-- Work instructions --
Count the lines in the material below that contain the string "fine". Report only the number.

--- Begin Data supplied ---

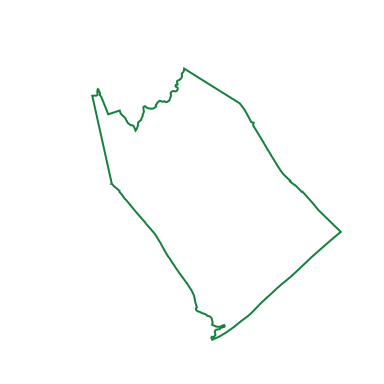 the district of Santo Domingo Armenta, Oaxaca, Mexico, rotated 311°
{"feature_id": "50627088B1685589835575", "entity_name": "Santo Domingo Armenta", "entity_type": "district", "adm_level": 2, "iso_a3": "MEX", "parent_name": "Mexico", "parent_adm1": "Oaxaca", "projection": "orthographic", "projection_center": [-98.373, 16.341], "detail": "fine", "context": "isolated", "style": "outline", "palette": "green", "viewbox_px": 384, "rotation_deg": 311, "n_neighbors": 0, "source": "geoboundaries", "source_scale": "gbopen_adm2", "svg_char_len": 4214}
<svg xmlns="http://www.w3.org/2000/svg" viewBox="0 0 384 384"><g transform="rotate(311 192 192)"><path d="M145.2,125.8L145.6,126.6L145.5,127.0L145.4,127.8L145.3,128.6L145.2,129.6L145.3,132.8L145.3,136.3L145.3,136.7L144.5,137.1L144.3,138.4L144.2,139.2L144.1,139.8L144.1,140.0L144.1,140.5L143.4,143.1L142.8,145.8L142.8,146.8L142.7,147.8L141.0,158.3L140.8,158.8L139.5,167.7L138.3,176.5L137.8,178.3L137.0,184.6L137.0,185.1L136.7,186.7L136.2,190.4L135.5,192.9L134.8,195.7L134.4,196.6L132.8,201.8L130.1,208.9L130.1,209.0L127.7,216.2L127.1,219.3L126.1,222.3L125.5,224.1L125.2,226.1L124.3,228.7L122.2,237.1L119.4,249.6L119.3,249.8L117.3,256.5L115.1,261.6L111.2,266.5L108.1,271.4L107.4,271.3L106.3,271.5L106.0,271.9L105.8,272.3L105.6,273.2L105.8,274.4L105.9,275.0L106.6,276.5L106.9,277.7L107.2,279.3L107.6,279.9L107.8,280.3L108.2,281.2L108.5,282.1L108.7,283.5L108.7,284.6L108.8,285.2L109.4,286.3L109.7,287.0L109.8,288.0L109.8,288.9L109.4,289.9L108.9,290.7L108.4,291.2L108.0,291.9L107.6,292.6L107.0,293.2L106.0,293.8L105.3,294.1L104.9,294.5L105.3,295.4L105.7,296.3L105.9,296.9L105.9,297.3L106.1,297.9L106.3,298.5L106.6,298.9L107.0,299.6L107.5,300.1L107.9,300.7L108.3,301.3L108.7,301.7L109.2,301.8L109.9,302.2L110.4,302.4L110.9,302.5L111.4,302.8L111.9,303.1L112.4,303.3L112.7,303.6L112.5,304.3L112.1,304.8L111.3,304.8L110.9,304.6L110.8,304.4L110.3,303.9L109.5,303.7L108.9,303.1L108.4,302.9L107.3,302.8L106.7,302.8L106.1,302.5L105.5,302.0L105.3,301.6L104.5,301.1L104.2,300.8L103.4,300.5L102.5,300.5L101.9,300.5L101.3,301.1L100.5,302.2L100.0,303.0L99.5,303.4L98.6,303.5L98.0,303.6L96.7,303.4L96.4,302.9L96.1,302.5L95.8,302.0L94.6,302.2L93.8,304.2L95.9,305.1L98.6,306.5L102.0,307.9L105.6,309.0L107.6,309.7L108.9,310.1L118.1,312.3L123.0,313.1L126.9,313.8L135.5,315.7L140.6,316.3L148.7,316.7L154.4,317.0L160.6,317.7L167.8,318.6L175.3,319.3L181.6,320.2L193.3,322.2L200.7,323.0L207.3,323.6L213.1,324.2L220.6,324.9L230.1,326.1L239.4,327.4L246.8,328.4L254.2,329.6L259.5,330.5L261.3,299.1L262.3,293.8L263.6,284.6L264.7,275.1L264.1,274.8L264.9,265.8L264.6,265.6L264.2,259.1L264.9,259.1L265.3,250.1L265.4,249.6L266.1,245.6L267.8,239.6L269.4,234.6L270.5,231.2L271.3,228.5L272.2,225.9L272.9,223.8L273.5,221.6L274.3,219.3L274.7,218.3L274.7,218.1L277.8,208.9L278.1,208.0L282.3,194.6L283.2,193.8L284.7,193.2L283.6,190.7L284.0,189.9L285.5,186.1L289.0,176.5L288.9,176.2L289.8,172.1L290.2,169.7L283.2,125.6L280.0,105.1L278.0,106.4L277.1,106.7L276.2,106.7L275.3,106.6L274.8,106.5L274.3,106.8L273.9,107.5L273.3,108.2L272.5,108.6L271.6,109.0L270.7,109.3L269.3,109.0L268.1,108.9L267.2,108.3L266.4,108.1L265.6,108.1L265.2,108.6L264.5,109.3L264.0,110.4L263.7,110.6L262.7,110.1L262.2,109.6L260.9,110.4L261.0,111.3L261.2,112.9L260.6,113.6L259.9,113.9L259.2,114.0L258.3,114.1L257.5,113.8L256.8,113.2L256.6,112.9L256.5,112.5L256.0,111.9L255.4,111.3L254.6,110.8L253.6,110.8L253.1,110.8L252.4,111.1L251.1,112.9L250.2,113.3L249.6,113.5L249.0,113.6L248.4,114.0L247.5,114.3L246.6,114.6L246.2,114.8L245.5,114.7L244.7,114.4L243.9,114.2L243.0,113.7L242.7,113.3L242.6,113.0L242.6,112.0L242.4,111.6L240.9,110.7L240.5,109.9L240.2,108.9L239.6,107.8L239.3,107.6L238.5,107.5L237.2,107.3L236.8,107.3L235.1,107.6L234.4,107.6L233.9,107.6L233.7,107.7L233.4,108.3L233.2,108.7L232.7,108.8L231.7,108.6L230.7,108.4L229.7,107.9L228.7,107.4L228.2,106.7L227.6,105.9L227.4,105.4L227.0,104.7L226.6,104.2L226.4,103.7L226.0,103.1L226.0,102.3L226.0,101.4L226.0,100.4L225.7,100.1L224.7,99.7L224.1,99.7L223.2,100.6L222.2,101.6L221.7,102.1L221.3,102.8L220.5,103.3L219.5,103.6L218.3,103.9L217.4,104.7L216.4,105.1L215.4,105.2L214.4,105.6L213.1,106.3L212.0,106.0L210.9,106.0L209.5,105.8L208.7,106.0L208.0,106.7L207.1,107.1L206.6,107.6L205.2,108.2L204.1,108.7L203.2,108.8L202.4,109.0L201.3,109.1L203.1,105.6L203.5,104.1L203.3,103.3L202.6,102.5L202.2,101.9L202.2,101.0L202.1,99.7L202.0,99.1L202.0,98.4L202.3,97.4L202.7,96.5L203.0,95.5L203.4,94.4L203.6,94.2L204.1,92.9L204.3,86.9L206.0,84.0L195.7,77.8L204.3,61.1L204.7,58.8L205.5,58.5L206.4,57.6L206.6,56.6L207.9,54.2L207.7,54.1L207.8,53.5L207.2,53.6L206.4,54.1L206.0,54.5L205.3,55.1L204.6,55.6L203.9,56.5L203.5,56.9L202.8,56.9L202.2,56.8L199.2,53.6L180.1,79.4L145.8,125.8L145.2,125.8Z" fill="none" stroke="#15803d" stroke-width="2"/></g></svg>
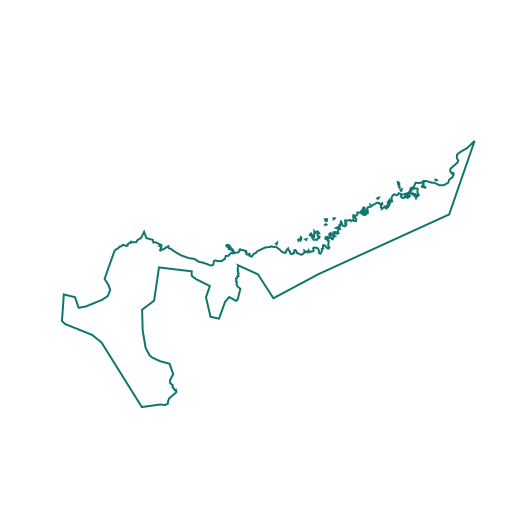 Huon District, Morobe, Papua New Guinea (orthographic projection), rotated 289°
{"feature_id": "67681753B78423041590168", "entity_name": "Huon District", "entity_type": "district", "adm_level": 2, "iso_a3": "PNG", "parent_name": "Papua New Guinea", "parent_adm1": "Morobe", "projection": "orthographic", "projection_center": [147.273, -7.168], "detail": "fine", "context": "isolated", "style": "outline", "palette": "teal", "viewbox_px": 512, "rotation_deg": 289, "n_neighbors": 0, "source": "geoboundaries", "source_scale": "gbopen_adm2", "svg_char_len": 6172}
<svg xmlns="http://www.w3.org/2000/svg" viewBox="0 0 512 512"><g transform="rotate(289 256 256)"><path d="M358.2,425.1L436.0,425.2L427.0,420.6L420.5,415.0L417.3,413.1L414.2,413.9L411.8,416.3L409.6,415.9L402.0,411.5L399.4,412.0L397.6,414.7L397.8,415.4L398.5,414.5L398.8,415.5L397.4,416.3L394.6,416.1L390.6,413.7L388.6,414.0L387.5,413.6L384.0,410.3L382.6,406.4L383.3,401.0L382.5,398.1L382.4,393.6L381.7,390.1L380.9,389.7L380.5,390.7L379.6,390.5L377.8,391.4L375.9,390.7L376.3,393.2L375.8,394.6L375.4,390.4L376.0,390.2L378.0,390.9L380.1,389.4L378.5,387.4L377.1,383.0L373.0,382.8L370.3,380.1L368.9,380.6L366.7,380.0L365.8,380.4L362.9,376.2L362.0,380.5L364.3,379.7L366.5,381.4L369.0,381.3L371.2,383.1L372.3,386.5L371.7,387.2L368.6,387.9L366.6,390.1L365.5,389.4L365.8,388.0L364.0,388.7L362.8,388.5L364.4,387.2L364.4,386.5L366.3,385.9L365.8,384.4L366.9,383.3L365.2,383.9L366.0,381.7L364.1,380.5L362.6,382.0L360.3,380.4L360.7,378.2L359.9,377.7L360.8,378.0L361.1,377.4L359.0,376.9L358.6,374.9L359.7,373.4L361.8,374.2L361.8,370.5L359.9,370.0L359.2,368.9L359.4,366.6L357.7,365.5L354.7,365.2L352.2,366.8L352.1,365.1L350.5,365.8L349.5,365.5L349.7,364.7L347.6,365.5L345.2,364.9L345.1,364.1L346.7,363.7L345.1,362.4L343.5,363.9L343.3,363.1L344.4,361.4L341.4,359.6L342.4,359.1L342.7,358.2L344.6,357.8L346.1,358.6L346.9,358.1L345.5,356.6L345.8,354.9L346.3,354.7L345.5,352.8L341.1,349.0L341.5,347.7L340.2,348.6L338.4,345.9L334.5,345.7L334.1,346.3L336.1,346.5L333.0,347.8L332.2,346.9L331.0,346.5L330.0,345.1L330.0,343.4L330.8,341.6L331.4,342.1L331.1,343.6L331.8,344.0L330.8,344.4L330.7,345.1L333.4,345.5L332.9,342.9L333.8,342.9L334.5,343.8L336.5,343.3L337.1,342.7L336.7,341.7L334.4,341.7L332.9,340.8L330.9,340.4L330.1,337.6L328.6,338.4L326.9,337.8L325.8,336.3L326.5,335.7L326.2,334.7L324.4,335.2L324.5,337.3L323.1,339.0L321.5,339.1L321.1,337.5L322.2,336.1L320.0,334.9L320.7,333.1L319.4,331.3L318.7,328.7L315.3,330.0L315.3,330.6L316.1,330.6L315.2,331.2L314.0,331.1L312.9,330.1L313.0,327.9L316.3,325.4L316.3,325.0L312.7,325.6L312.4,324.9L311.5,325.5L310.4,324.5L310.0,325.7L308.8,326.6L308.3,325.3L306.3,325.5L305.3,325.0L304.4,326.5L303.7,325.9L303.2,324.3L303.3,323.7L304.4,323.0L303.5,321.4L302.3,322.7L300.7,322.1L300.4,324.3L298.9,322.9L296.8,323.2L296.7,322.4L298.1,320.4L300.6,319.7L301.2,320.5L302.0,319.1L300.8,318.1L298.8,319.1L296.4,319.5L295.7,318.5L296.3,317.2L297.2,317.1L296.4,315.7L294.9,316.0L295.1,317.7L293.7,318.9L293.7,320.0L289.3,320.9L287.7,322.7L286.7,322.3L286.5,321.1L288.5,317.3L288.1,316.0L287.1,316.0L285.0,317.1L284.1,315.9L282.1,316.7L279.2,316.2L279.3,314.7L282.2,313.3L283.4,311.9L283.2,308.9L282.8,307.8L281.9,307.5L280.1,308.8L279.4,308.6L278.3,307.3L278.1,306.2L277.0,305.6L277.0,304.7L278.4,303.8L276.0,303.1L276.8,300.0L275.2,300.9L272.0,298.8L272.1,293.7L273.1,293.3L274.5,291.3L273.8,290.3L271.4,291.1L271.1,290.2L270.1,290.2L269.3,288.9L269.5,287.6L271.0,287.0L272.2,284.9L273.6,283.9L271.1,282.8L269.0,283.1L268.3,282.5L268.4,278.9L269.7,276.6L271.1,271.8L270.2,269.5L270.1,267.2L269.1,266.5L267.2,262.1L261.2,255.9L258.6,254.7L257.3,253.1L254.0,252.2L253.9,251.5L254.1,249.8L255.5,249.5L256.0,248.9L254.6,247.9L254.6,246.5L255.6,245.4L256.4,245.9L257.6,244.9L257.1,243.7L257.5,242.1L256.9,240.9L257.2,238.7L256.1,238.3L255.2,238.8L253.6,238.0L252.0,234.6L252.7,233.3L254.2,232.5L254.9,230.5L257.4,227.1L257.2,225.5L256.5,224.5L255.5,225.0L255.3,227.4L253.7,228.0L254.1,228.7L253.7,229.4L254.3,230.7L251.2,233.9L250.3,231.0L247.2,229.9L246.2,227.4L242.8,227.5L241.7,226.1L240.0,225.4L238.6,221.1L238.6,219.1L237.6,217.9L233.6,218.4L232.3,216.4L232.5,208.9L231.9,204.0L233.2,198.8L232.1,193.1L232.2,185.1L233.9,176.6L235.1,173.3L234.9,171.2L235.3,170.4L236.7,170.0L235.1,168.3L232.4,166.8L231.6,164.9L229.3,163.5L230.5,163.6L231.9,164.6L231.3,163.5L233.7,163.7L234.0,161.5L235.5,162.8L236.3,156.3L235.3,154.6L237.7,153.2L237.2,146.6L242.4,142.3L235.6,141.4L232.2,138.6L230.1,138.3L228.8,134.9L229.0,133.4L228.6,133.0L227.7,133.2L227.2,132.1L225.1,130.8L224.0,131.2L223.4,130.4L223.2,126.4L221.2,125.4L220.7,124.2L218.7,123.3L216.0,121.0L214.1,120.5L185.1,120.3L180.1,126.4L176.3,129.2L170.0,128.9L164.3,124.6L160.3,120.0L152.8,111.4L149.3,105.2L158.1,98.3L157.1,86.8L131.4,93.7L129.5,97.8L128.0,126.8L124.0,138.0L76.0,197.2L84.4,213.8L85.4,218.4L87.7,220.8L89.4,220.1L93.2,220.3L101.3,225.0L102.5,224.6L102.7,223.2L103.1,223.3L102.7,222.7L104.1,221.4L104.7,219.7L106.7,219.5L107.7,216.4L110.6,215.1L117.3,216.2L126.0,209.3L125.3,199.7L126.1,191.3L127.5,187.6L133.3,181.5L148.9,173.0L168.1,165.8L180.6,174.2L213.6,168.0L220.6,200.2L217.6,201.1L216.0,202.3L214.6,207.0L212.6,222.1L200.6,222.2L183.7,232.8L184.7,241.4L202.5,241.7L208.5,244.0L207.1,251.8L208.9,252.8L219.9,251.9L221.1,248.6L222.6,246.9L225.0,246.5L225.5,245.3L226.3,245.5L228.1,244.5L229.1,245.3L230.6,244.9L231.2,246.0L232.4,245.2L233.8,245.2L234.0,244.5L235.0,244.5L235.8,243.5L236.7,243.8L238.4,242.7L240.7,242.6L241.4,242.0L239.3,263.8L221.7,286.2L259.5,321.3L358.2,425.1ZM293.0,304.7L292.8,304.1L294.1,302.2L291.5,303.2L290.0,305.5L290.9,306.6L291.0,308.2L293.0,308.8L293.5,309.9L295.1,309.7L294.8,308.5L295.3,307.5L297.1,306.9L298.0,308.3L299.3,306.6L299.2,305.8L297.3,304.5L298.3,303.1L293.0,304.7ZM370.7,368.1L371.8,367.4L372.0,366.1L369.8,367.2L369.5,368.1L370.7,368.1ZM313.9,311.2L313.2,309.3L311.7,310.5L312.0,311.5L313.9,311.2ZM287.0,293.4L288.2,292.7L288.4,292.3L286.8,292.4L285.7,293.2L287.0,293.4ZM351.8,363.8L349.6,363.1L348.9,363.6L350.3,364.3L351.8,363.8ZM366.6,372.0L365.6,371.0L364.8,371.9L365.0,372.3L366.6,372.0ZM317.3,318.1L317.0,317.0L315.9,317.4L316.3,317.9L317.3,318.1ZM351.2,353.2L351.0,352.7L349.9,351.9L349.7,352.7L351.2,353.2ZM293.0,301.3L294.4,300.6L294.6,300.3L293.2,300.2L293.0,301.3ZM309.1,324.1L309.3,323.3L308.6,322.6L308.6,323.7L309.1,324.1ZM285.2,291.6L285.6,291.0L284.8,290.6L284.3,291.4L285.2,291.6ZM368.0,369.5L368.8,368.9L368.8,368.7L367.4,368.9L367.3,369.2L368.0,369.5ZM386.5,402.2L386.9,401.6L386.6,400.8L386.1,401.1L386.5,402.2ZM273.8,271.7L275.2,271.5L274.1,270.9L273.8,271.7ZM308.6,312.3L308.8,311.7L307.9,311.1L307.8,311.4L308.6,312.3ZM287.5,298.1L288.4,298.2L287.8,297.3L287.5,298.1Z" fill="none" stroke="#0f766e" stroke-width="2"/></g></svg>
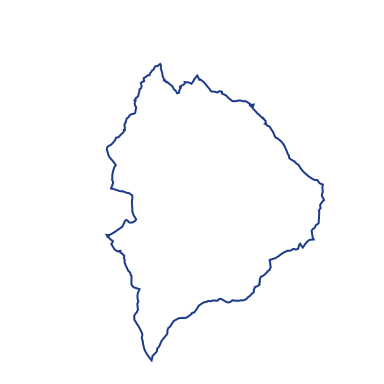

--- End Data supplied ---

-- Response below --
2